Source data:
--------------------------------------------------
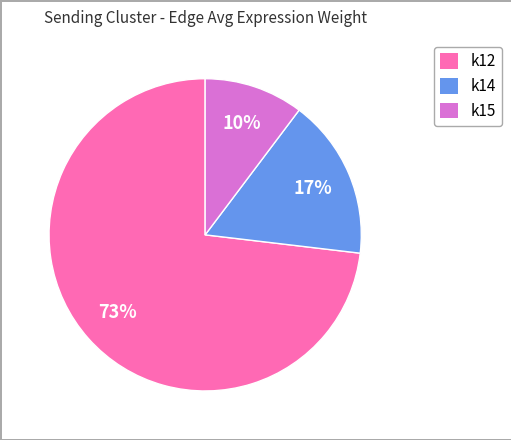

Between k15 and k14, which is larger?

k14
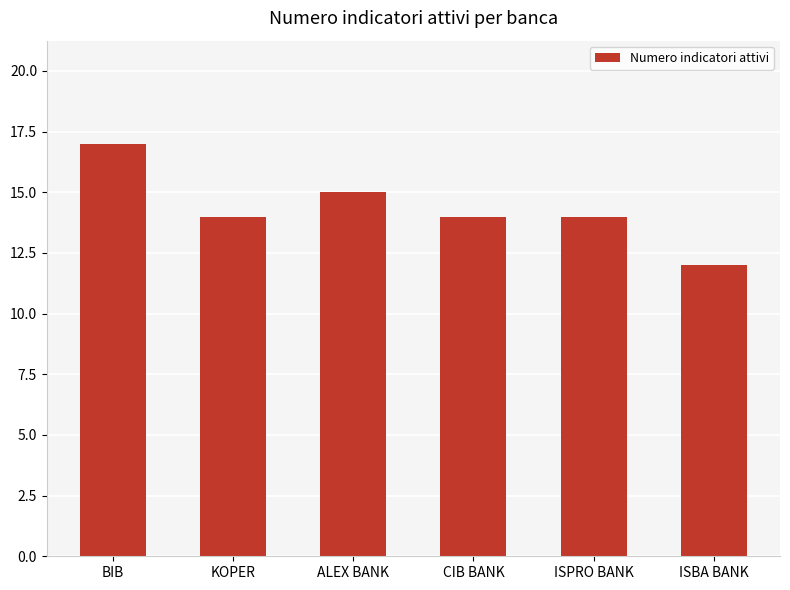

Count the values in the range 14 to 15.

4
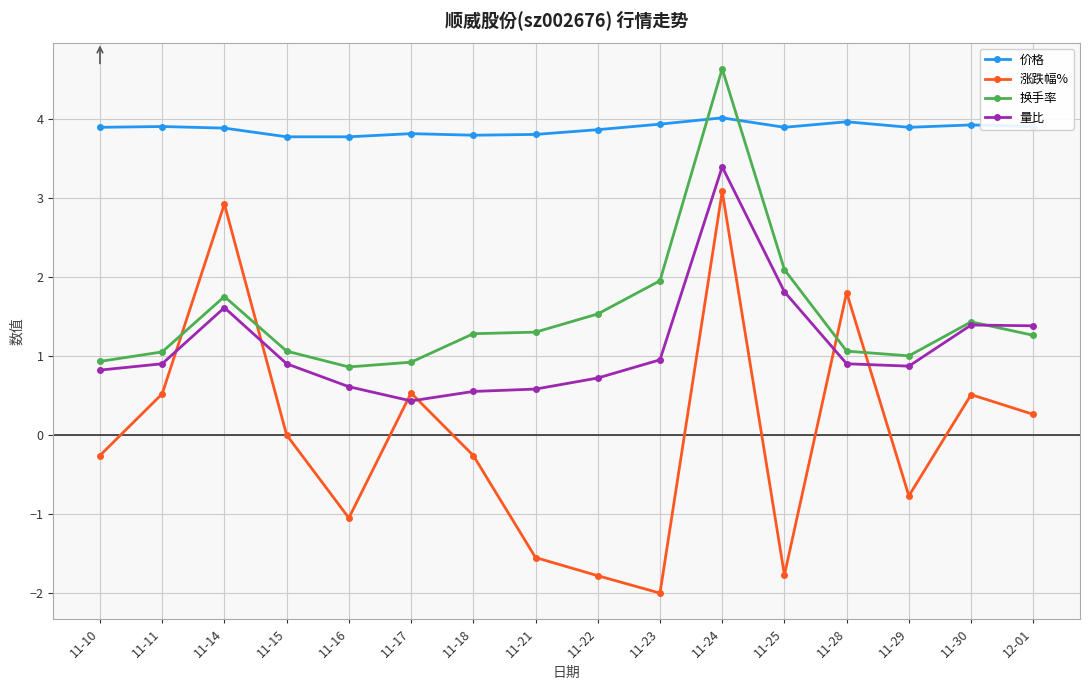

At which category does 量比 reach its first local peak?

11-14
--------------------------------------------------
■ Exercise aim
Copy all of the records above line for line, leaving out the pictures.

■ Exercise result
Between k15 and k14, which is larger?

k14

Count the values in the range 14 to 15.

4

At which category does 量比 reach its first local peak?

11-14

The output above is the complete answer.